Every so often we donate things. Time, money, objects — the usual.
We’re typical in that we want the government to pay part of it. Where we’re atypical is we really, really go for the official charitable donation tax receipts.
I’ve been told by other storytellers that, once you’ve been paid a few times for telling and established the value of your time, you can claim free or discounted concerts as a donation. I like that!
What bugs me, though, is how hard it is for a branch of a major charity to give a tax receipt.
When the school sells chocolate bars, I ask how much profit they make per carton, and hand them a cheque. They get the same money, we avoid the calories, and it’s not my problem if the fundraising company is short a few young slaves. You’d expect the principal to be able to write me a receipt, right? Nope. Only the board can write charitable receipts. So, I have to get a form from the board website, fill it out, attach my cheque, and make very sure that the fundraising committee knows they should get the money. The form was new two years ago, and for the first year you couldn’t specify a specific school or fundraising event. Now you can, although the principal has to formally ask for the board to give it back to them.

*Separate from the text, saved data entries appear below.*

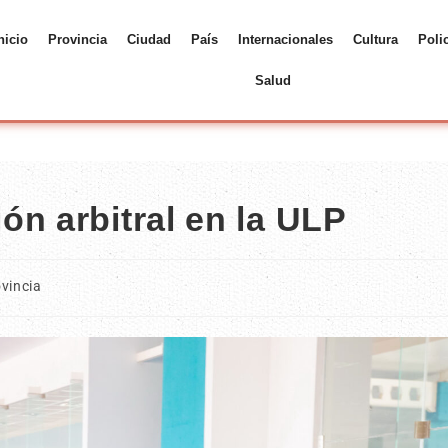
nicio
Provincia
Ciudad
País
Internacionales
Cultura
Poli
Salud
ón arbitral en la ULP
vincia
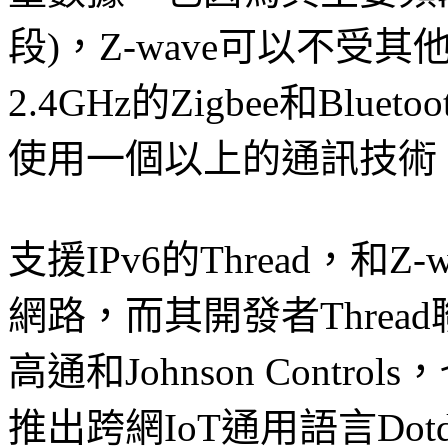
段)，Z-wave可以不
2.4GHz的Zigbee和Bl
使用一個以上的通訊技術
支援IPv6的Thread，和
網路，而其開發者Threa
高通和Johnson Contro
推出跨網IoT通用語言Dotd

The Tai Chi group was the same. All money was sent to head office, which paid our rent, and the we got our accounting statements several months later.
Girl Guides did it, too. The unit leader could reimburse you for the hot dogs you bought for the camp, and for your milage, but couldn’t do a thing if you donated money. That was dealt with at the city level.
The school librarian told me today that, yes, she’d be delighted to take some old primary readers off our hands, but she hoped we wouldn’t expect to see them in the actual library. She’d have to send them to central processing, where they would spend a few months being catalogued, and they often reject books that have evidence of being enjoyed. She’ll give them directly to the primary teachers instead, which I’m just as happy with. Adding them to the book sale would also make me happy. I can see them being rejected if they were unsuitable material for a school library, or if there were already enough similar books. But it really irks me that the board, which is yelling for more money, might refuse them simply because my family actually read them!
My theory is that they don’t want to admit the library is so desperate they’ll take used books. No, they’d rather have books they bought themselves decades ago, that are falling apart, or no books at all.